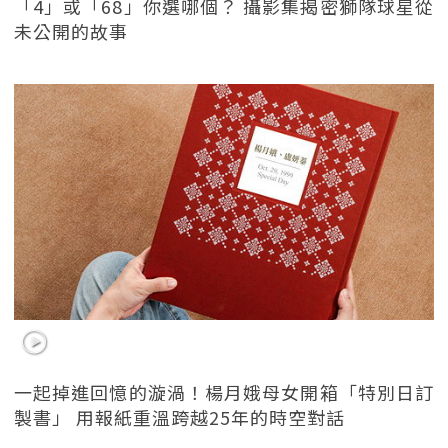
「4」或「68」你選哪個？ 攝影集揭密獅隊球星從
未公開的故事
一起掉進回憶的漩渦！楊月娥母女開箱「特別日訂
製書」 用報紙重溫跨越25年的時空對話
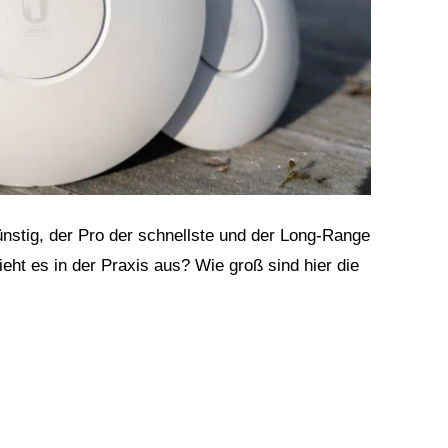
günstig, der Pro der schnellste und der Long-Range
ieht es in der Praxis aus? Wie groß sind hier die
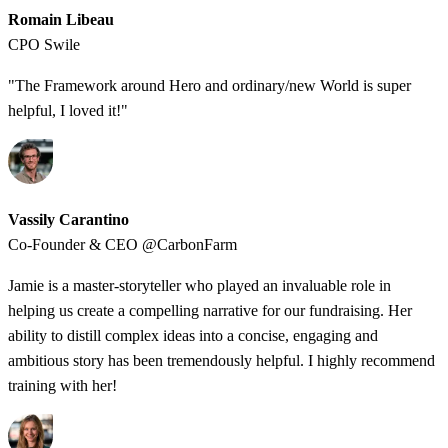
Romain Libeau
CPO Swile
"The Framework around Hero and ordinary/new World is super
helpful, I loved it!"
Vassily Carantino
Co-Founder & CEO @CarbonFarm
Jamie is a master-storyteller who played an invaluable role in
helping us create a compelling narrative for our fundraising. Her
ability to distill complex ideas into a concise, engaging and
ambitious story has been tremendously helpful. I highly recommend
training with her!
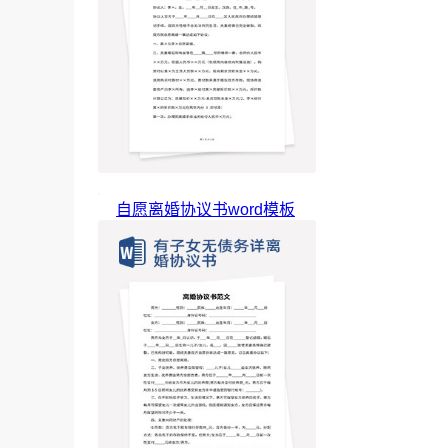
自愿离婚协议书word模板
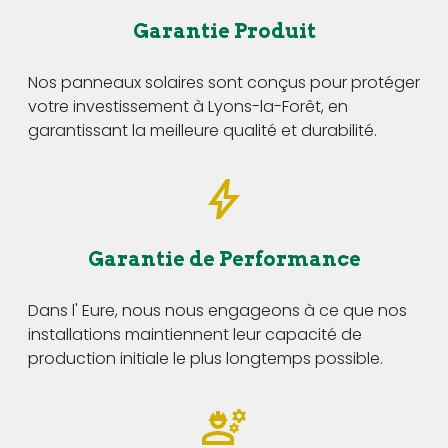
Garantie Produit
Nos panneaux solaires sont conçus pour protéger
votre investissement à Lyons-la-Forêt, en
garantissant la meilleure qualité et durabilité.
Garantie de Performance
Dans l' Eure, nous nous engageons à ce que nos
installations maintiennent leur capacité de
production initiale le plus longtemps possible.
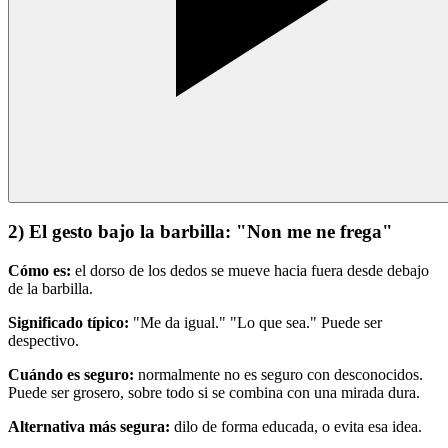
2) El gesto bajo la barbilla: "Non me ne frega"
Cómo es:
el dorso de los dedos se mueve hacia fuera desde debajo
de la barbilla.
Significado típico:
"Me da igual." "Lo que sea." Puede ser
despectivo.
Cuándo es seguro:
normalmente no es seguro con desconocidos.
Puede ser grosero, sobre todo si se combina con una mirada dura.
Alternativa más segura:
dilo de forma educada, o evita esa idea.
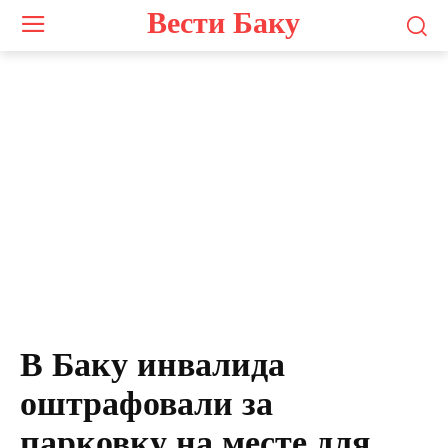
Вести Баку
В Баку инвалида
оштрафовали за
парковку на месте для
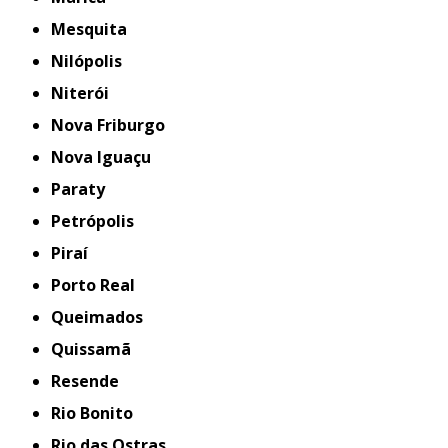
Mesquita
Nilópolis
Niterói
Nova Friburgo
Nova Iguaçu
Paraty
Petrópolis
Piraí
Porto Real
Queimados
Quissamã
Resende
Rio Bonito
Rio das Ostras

-*-*-

Pull out every line in the rows above that contains the word "helpful", treating uppercase and lowercase as different.

helpful, I loved it!"
ambitious story has been tremendously helpful. I highly recommend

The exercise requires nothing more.